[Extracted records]
■ ■ ■
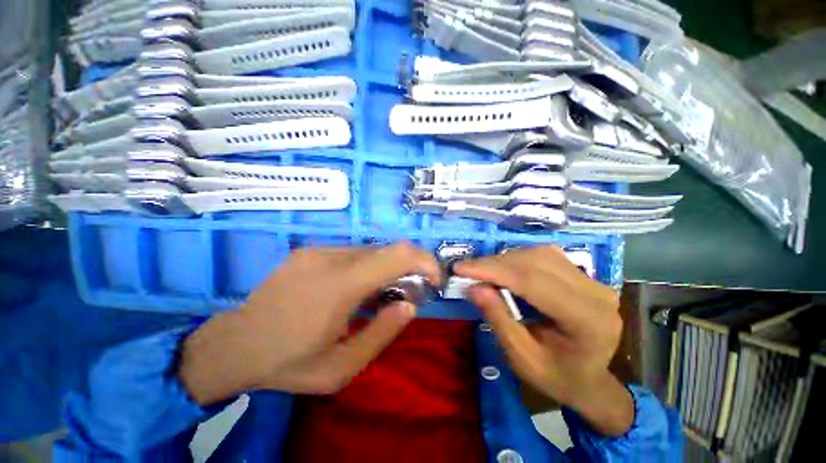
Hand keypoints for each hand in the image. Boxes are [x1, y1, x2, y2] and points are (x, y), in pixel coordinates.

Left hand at [179, 243, 441, 404]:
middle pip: (387, 250)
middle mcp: (331, 257)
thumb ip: (381, 333)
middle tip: (407, 293)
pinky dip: (367, 267)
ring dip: (386, 269)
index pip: (397, 255)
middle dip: (408, 267)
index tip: (434, 279)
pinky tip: (355, 290)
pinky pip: (353, 254)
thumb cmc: (287, 362)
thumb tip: (409, 304)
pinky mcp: (311, 251)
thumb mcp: (340, 368)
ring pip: (371, 251)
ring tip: (378, 296)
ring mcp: (318, 250)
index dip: (424, 261)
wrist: (232, 344)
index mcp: (340, 285)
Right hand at [455, 246, 633, 435]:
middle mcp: (596, 293)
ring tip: (483, 271)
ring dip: (505, 259)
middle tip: (467, 269)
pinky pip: (545, 256)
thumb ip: (499, 319)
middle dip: (495, 263)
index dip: (493, 270)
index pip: (532, 281)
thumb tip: (473, 287)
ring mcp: (594, 281)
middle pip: (536, 262)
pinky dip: (518, 259)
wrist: (590, 381)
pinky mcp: (584, 276)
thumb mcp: (522, 358)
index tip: (460, 268)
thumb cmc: (557, 377)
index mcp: (587, 320)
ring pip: (540, 254)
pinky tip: (504, 269)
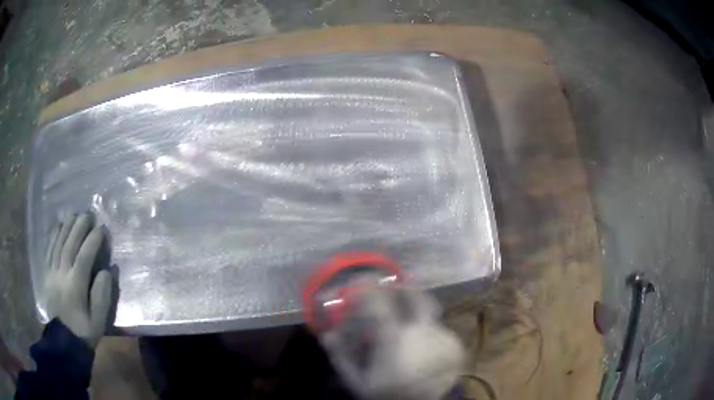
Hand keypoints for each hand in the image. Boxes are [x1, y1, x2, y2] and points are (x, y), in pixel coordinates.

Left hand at [44, 213, 112, 348]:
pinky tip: (58, 225)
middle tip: (88, 214)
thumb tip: (106, 271)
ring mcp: (52, 272)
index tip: (102, 229)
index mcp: (75, 286)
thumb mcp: (99, 320)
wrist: (64, 340)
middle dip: (79, 227)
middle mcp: (62, 274)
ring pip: (58, 244)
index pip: (84, 257)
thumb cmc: (84, 331)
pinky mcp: (46, 273)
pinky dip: (53, 235)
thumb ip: (103, 295)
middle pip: (69, 245)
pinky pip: (49, 249)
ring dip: (66, 226)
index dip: (93, 241)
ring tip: (74, 213)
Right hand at [320, 286, 463, 399]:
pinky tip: (420, 346)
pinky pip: (439, 330)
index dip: (368, 288)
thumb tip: (327, 335)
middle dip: (403, 286)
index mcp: (395, 340)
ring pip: (429, 313)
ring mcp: (443, 338)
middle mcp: (423, 333)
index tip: (361, 280)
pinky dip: (427, 331)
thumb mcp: (358, 381)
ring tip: (406, 326)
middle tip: (394, 284)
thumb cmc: (387, 393)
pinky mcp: (455, 345)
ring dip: (415, 312)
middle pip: (417, 297)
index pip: (379, 304)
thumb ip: (341, 356)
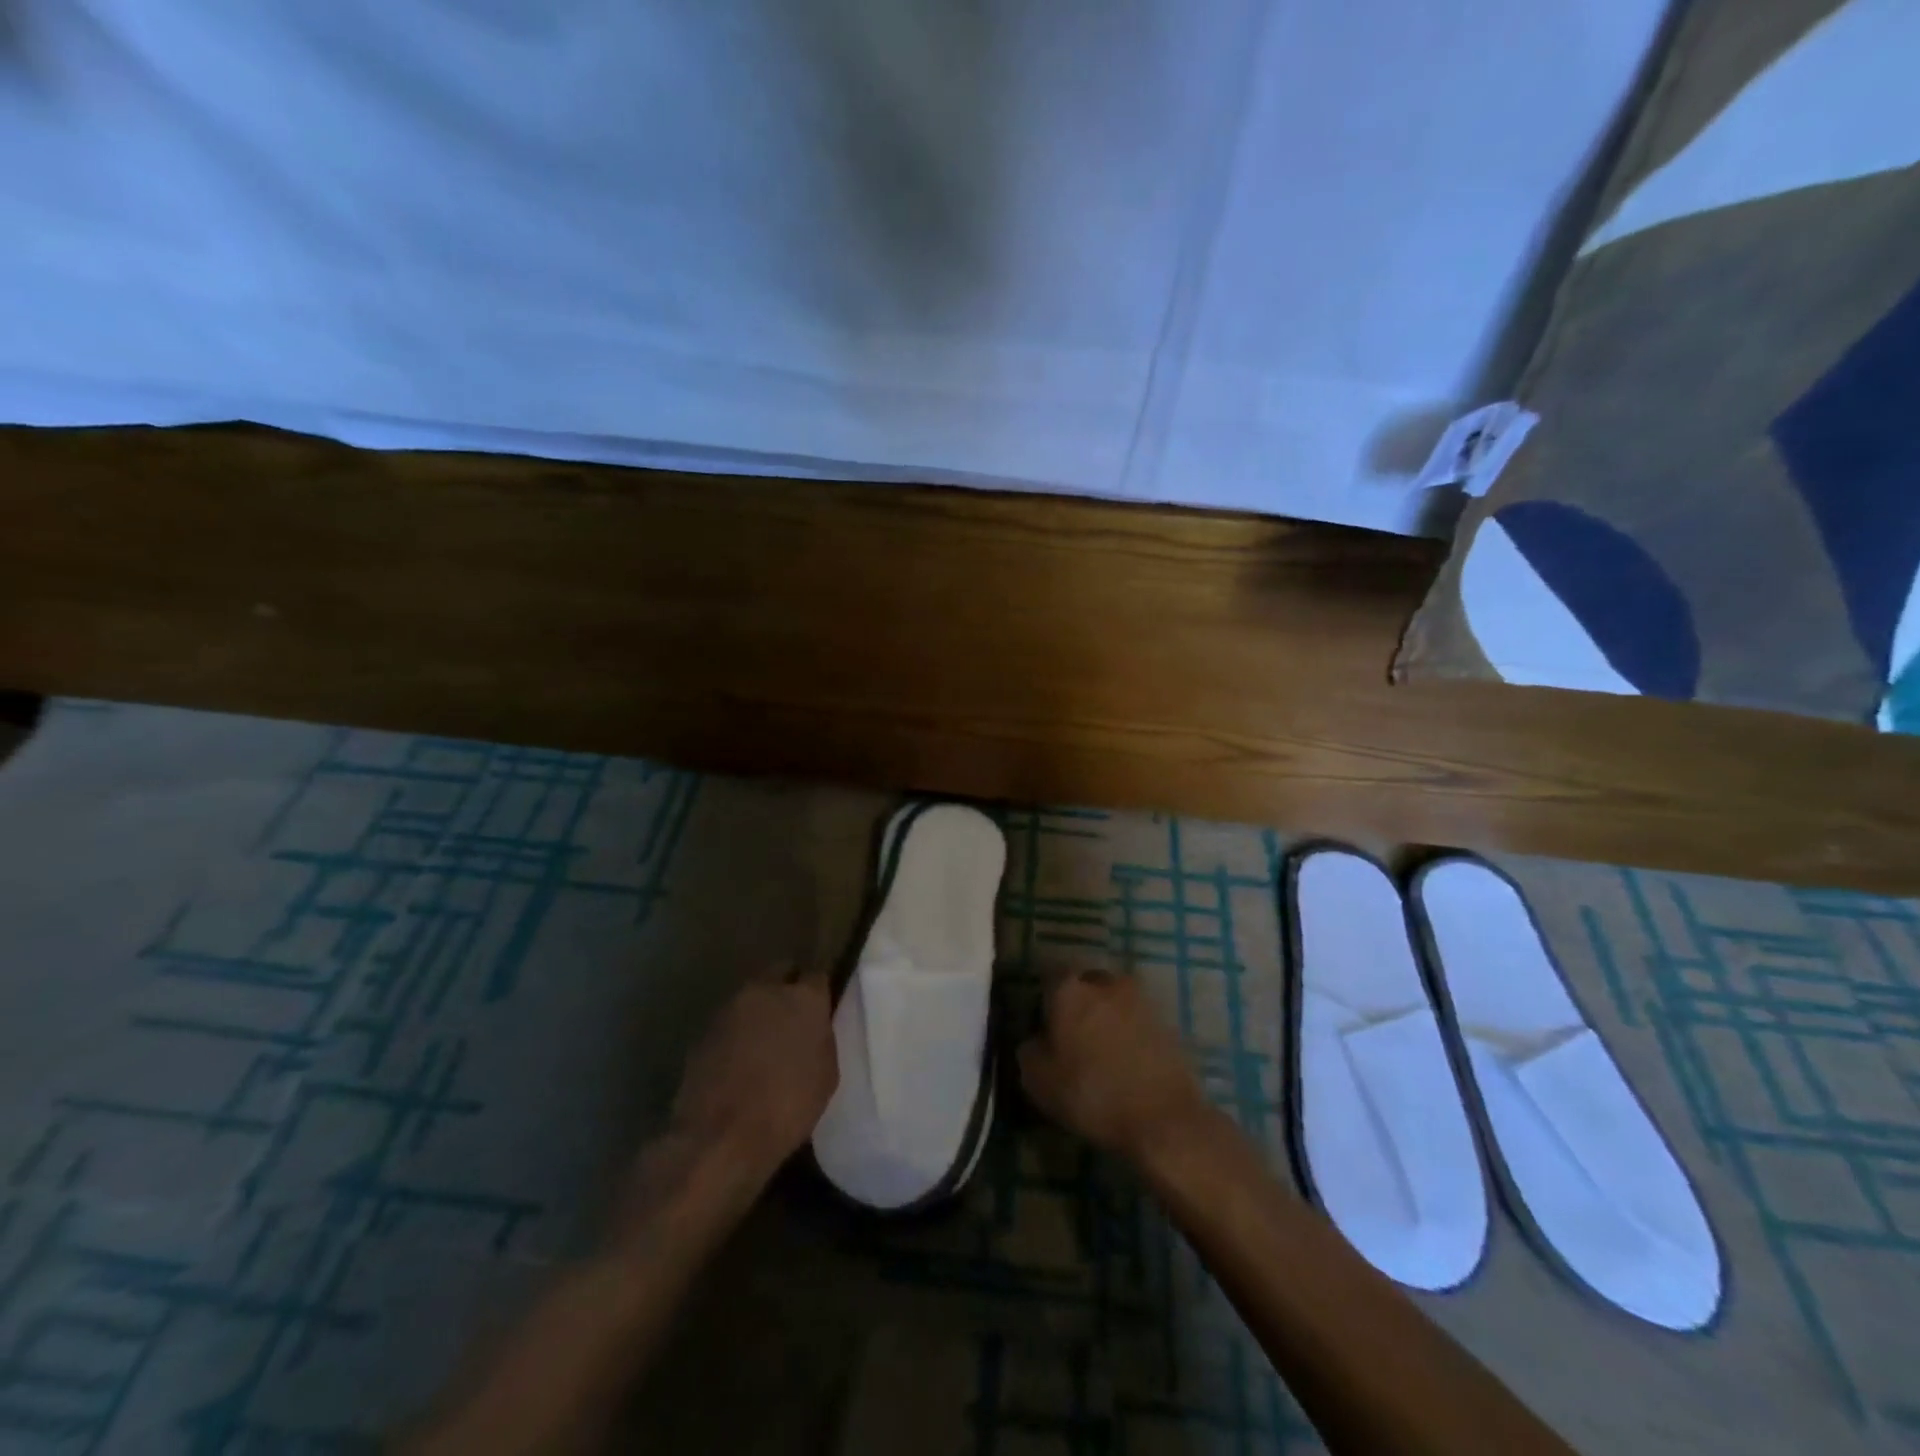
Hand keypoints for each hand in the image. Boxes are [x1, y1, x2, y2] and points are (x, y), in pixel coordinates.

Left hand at [670, 968, 838, 1182]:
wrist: (720, 1136)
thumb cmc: (787, 1107)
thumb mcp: (825, 1074)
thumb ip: (821, 1038)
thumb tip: (813, 1028)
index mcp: (804, 998)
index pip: (817, 975)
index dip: (819, 991)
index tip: (821, 1008)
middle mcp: (766, 990)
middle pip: (781, 972)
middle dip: (787, 987)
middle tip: (793, 1017)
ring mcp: (730, 1007)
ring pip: (752, 996)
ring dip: (760, 1010)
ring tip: (764, 1041)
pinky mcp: (704, 1029)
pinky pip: (730, 1021)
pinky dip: (737, 1033)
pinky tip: (739, 1059)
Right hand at [1018, 971, 1214, 1164]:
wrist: (1165, 1119)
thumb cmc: (1092, 1094)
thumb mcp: (1038, 1081)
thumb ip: (1029, 1050)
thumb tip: (1037, 1040)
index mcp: (1070, 989)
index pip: (1049, 977)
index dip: (1044, 1001)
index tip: (1043, 1026)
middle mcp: (1106, 981)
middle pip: (1086, 984)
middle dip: (1079, 1005)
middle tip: (1074, 1038)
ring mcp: (1142, 998)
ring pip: (1115, 1001)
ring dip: (1108, 1018)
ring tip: (1104, 1053)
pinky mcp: (1169, 1020)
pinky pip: (1139, 1020)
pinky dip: (1132, 1034)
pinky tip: (1129, 1062)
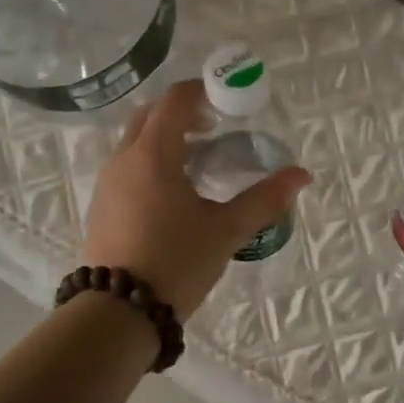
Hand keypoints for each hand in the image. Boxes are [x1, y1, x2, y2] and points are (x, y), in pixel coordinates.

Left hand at [81, 80, 311, 320]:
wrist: (117, 312)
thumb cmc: (176, 262)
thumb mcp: (226, 230)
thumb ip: (264, 199)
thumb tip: (301, 174)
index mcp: (153, 154)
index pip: (174, 100)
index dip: (202, 91)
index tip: (227, 99)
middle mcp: (124, 159)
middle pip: (151, 115)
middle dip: (183, 112)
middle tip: (215, 127)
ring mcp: (108, 183)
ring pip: (136, 141)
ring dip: (166, 138)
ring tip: (200, 160)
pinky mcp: (102, 206)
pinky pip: (128, 166)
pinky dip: (151, 161)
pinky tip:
■ ■ ■
## [Task item]
Each line of the records above must be repeated exactly, but no picture belongs in the copy.

## [Exercise response]
Hand keypoints for each hand in the image. Boxes are [x1, y1, x2, y2] and points are (x, y), in pixel coordinates.

Left hand at [179, 243, 441, 404]:
middle pip: (387, 250)
middle mcp: (331, 257)
thumb ip: (381, 333)
middle tip: (407, 293)
pinky dip: (367, 267)
ring dip: (386, 269)
index pip: (397, 255)
middle dip: (408, 267)
index tip: (434, 279)
pinky tip: (355, 290)
pinky pip: (353, 254)
thumb cmc: (287, 362)
thumb tip: (409, 304)
pinky mcp: (311, 251)
thumb mcp: (340, 368)
ring pip: (371, 251)
ring tip: (378, 296)
ring mcp: (318, 250)
index dip: (424, 261)
wrist: (232, 344)
index mcp: (340, 285)
Right hand at [455, 246, 633, 435]:
middle mcp: (596, 293)
ring tip: (483, 271)
ring dip: (505, 259)
middle tip: (467, 269)
pinky pip: (545, 256)
thumb ip: (499, 319)
middle dip: (495, 263)
index dip: (493, 270)
index pip: (532, 281)
thumb tip: (473, 287)
ring mcp: (594, 281)
middle pip: (536, 262)
pinky dip: (518, 259)
wrist: (590, 381)
pinky mcp: (584, 276)
thumb mcp: (522, 358)
index tip: (460, 268)
thumb cmc: (557, 377)
index mcp: (587, 320)
ring pip: (540, 254)
pinky tip: (504, 269)
Hand keypoints for each hand in the image. Boxes are [x1, y1, x2, y2] and points are (x, y), in pixel coordinates.

Left hand at [44, 213, 112, 348]:
pinky tip: (58, 225)
middle tip: (88, 214)
thumb tip: (106, 271)
ring mcp: (52, 272)
index tip: (102, 229)
index mcp: (75, 286)
thumb mcp: (99, 320)
wrist: (64, 340)
middle dip: (79, 227)
middle mcp: (62, 274)
ring pip: (58, 244)
index pip: (84, 257)
thumb cmc: (84, 331)
pinky mcp: (46, 273)
pinky dip: (53, 235)
thumb ip: (103, 295)
middle pip: (69, 245)
pinky pip: (49, 249)
ring dip: (66, 226)
index dip: (93, 241)
ring tip: (74, 213)
Right hand at [320, 286, 463, 399]:
pinky tip: (420, 346)
pinky pip: (439, 330)
index dip: (368, 288)
thumb tip: (327, 335)
middle dip: (403, 286)
index mcp: (395, 340)
ring pip: (429, 313)
ring mcp: (443, 338)
middle mcp: (423, 333)
index tip: (361, 280)
pinky dip: (427, 331)
thumb mcp: (358, 381)
ring tip: (406, 326)
middle tip: (394, 284)
thumb cmc: (387, 393)
pinky mcp: (455, 345)
ring dip: (415, 312)
middle pip: (417, 297)
index pip: (379, 304)
thumb ip: (341, 356)
Hand keypoints for each hand in the image. Boxes are [x1, y1, x2, y2] and points are (x, y), in pixel coordinates.

Left hand at [670, 968, 838, 1182]:
wrist: (720, 1136)
thumb cmc: (787, 1107)
thumb mcp: (825, 1074)
thumb ip: (821, 1038)
thumb tip: (813, 1028)
index mcp: (804, 998)
index pip: (817, 975)
index dip: (819, 991)
index tip: (821, 1008)
middle mcp: (766, 990)
middle pip: (781, 972)
middle dip: (787, 987)
middle tip: (793, 1017)
ring mcp: (730, 1007)
ring pip: (752, 996)
ring dip: (760, 1010)
ring tip: (764, 1041)
pinky mcp: (704, 1029)
pinky pip: (730, 1021)
pinky dip: (737, 1033)
pinky tip: (739, 1059)
Right hand at [1018, 971, 1214, 1164]:
wrist: (1165, 1119)
thumb cmc: (1092, 1094)
thumb mcp: (1038, 1081)
thumb ip: (1029, 1050)
thumb tip: (1037, 1040)
index mcp: (1070, 989)
index pip: (1049, 977)
index dip: (1044, 1001)
index tip: (1043, 1026)
middle mcp: (1106, 981)
middle pip: (1086, 984)
middle dip: (1079, 1005)
middle tip: (1074, 1038)
ring mcp: (1142, 998)
ring pip: (1115, 1001)
ring dip: (1108, 1018)
ring tip: (1104, 1053)
pinky mcp: (1169, 1020)
pinky pip: (1139, 1020)
pinky dip: (1132, 1034)
pinky tip: (1129, 1062)
Hand keypoints for each hand in the image. Boxes are [x1, y1, x2, y2] and points are (x, y), in pixel coordinates.

Left hand at [81, 80, 311, 320]:
wrist: (117, 312)
thumb cmc: (176, 262)
thumb mcp: (226, 230)
thumb ip: (264, 199)
thumb tip: (301, 174)
index mcp: (153, 154)
index pip: (174, 100)
index dip: (202, 91)
index tip: (227, 99)
middle mcp: (124, 159)
middle pip: (151, 115)
middle dip: (183, 112)
middle tip: (215, 127)
ring mcp: (108, 183)
ring pip: (136, 141)
ring dip: (166, 138)
ring tip: (200, 160)
pinky mcp: (102, 206)
pinky pip: (128, 166)
pinky dip: (151, 161)
pinky tip:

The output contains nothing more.